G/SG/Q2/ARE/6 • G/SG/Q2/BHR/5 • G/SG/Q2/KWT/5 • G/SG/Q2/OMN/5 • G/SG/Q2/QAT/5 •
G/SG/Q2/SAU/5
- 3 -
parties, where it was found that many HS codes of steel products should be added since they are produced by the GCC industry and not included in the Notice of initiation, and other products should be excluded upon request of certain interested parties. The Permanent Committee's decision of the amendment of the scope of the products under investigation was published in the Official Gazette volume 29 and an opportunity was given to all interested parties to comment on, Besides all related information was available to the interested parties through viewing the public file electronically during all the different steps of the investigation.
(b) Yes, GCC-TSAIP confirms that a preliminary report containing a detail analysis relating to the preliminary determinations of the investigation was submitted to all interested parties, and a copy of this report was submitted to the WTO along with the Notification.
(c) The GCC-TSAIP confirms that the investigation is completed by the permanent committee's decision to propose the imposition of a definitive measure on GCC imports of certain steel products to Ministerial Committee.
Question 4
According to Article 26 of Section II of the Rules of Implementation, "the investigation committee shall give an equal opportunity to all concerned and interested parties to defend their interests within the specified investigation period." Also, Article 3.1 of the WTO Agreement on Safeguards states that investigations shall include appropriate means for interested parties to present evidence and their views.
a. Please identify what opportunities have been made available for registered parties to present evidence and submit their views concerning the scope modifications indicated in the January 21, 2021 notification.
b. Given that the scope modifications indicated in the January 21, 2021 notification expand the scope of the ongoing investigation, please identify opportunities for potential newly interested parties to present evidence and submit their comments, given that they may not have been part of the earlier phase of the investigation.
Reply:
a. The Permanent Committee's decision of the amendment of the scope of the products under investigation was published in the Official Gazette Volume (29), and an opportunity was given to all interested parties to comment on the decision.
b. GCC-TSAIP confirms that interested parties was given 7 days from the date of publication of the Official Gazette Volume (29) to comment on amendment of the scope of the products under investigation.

_ _ _ _

● HOW TO COMPLETE THIS TASK: Each line of the material above must be retyped precisely.

● TASK OUTPUT:
G/SG/Q2/ARE/6 • G/SG/Q2/BHR/5 • G/SG/Q2/KWT/5 • G/SG/Q2/OMN/5 • G/SG/Q2/QAT/5 •
G/SG/Q2/SAU/5
- 3 -
parties, where it was found that many HS codes of steel products should be added since they are produced by the GCC industry and not included in the Notice of initiation, and other products should be excluded upon request of certain interested parties. The Permanent Committee's decision of the amendment of the scope of the products under investigation was published in the Official Gazette volume 29 and an opportunity was given to all interested parties to comment on, Besides all related information was available to the interested parties through viewing the public file electronically during all the different steps of the investigation.
(b) Yes, GCC-TSAIP confirms that a preliminary report containing a detail analysis relating to the preliminary determinations of the investigation was submitted to all interested parties, and a copy of this report was submitted to the WTO along with the Notification.
(c) The GCC-TSAIP confirms that the investigation is completed by the permanent committee's decision to propose the imposition of a definitive measure on GCC imports of certain steel products to Ministerial Committee.
Question 4
According to Article 26 of Section II of the Rules of Implementation, "the investigation committee shall give an equal opportunity to all concerned and interested parties to defend their interests within the specified investigation period." Also, Article 3.1 of the WTO Agreement on Safeguards states that investigations shall include appropriate means for interested parties to present evidence and their views.
a. Please identify what opportunities have been made available for registered parties to present evidence and submit their views concerning the scope modifications indicated in the January 21, 2021 notification.
b. Given that the scope modifications indicated in the January 21, 2021 notification expand the scope of the ongoing investigation, please identify opportunities for potential newly interested parties to present evidence and submit their comments, given that they may not have been part of the earlier phase of the investigation.
Reply:
a. The Permanent Committee's decision of the amendment of the scope of the products under investigation was published in the Official Gazette Volume (29), and an opportunity was given to all interested parties to comment on the decision.
b. GCC-TSAIP confirms that interested parties was given 7 days from the date of publication of the Official Gazette Volume (29) to comment on amendment of the scope of the products under investigation.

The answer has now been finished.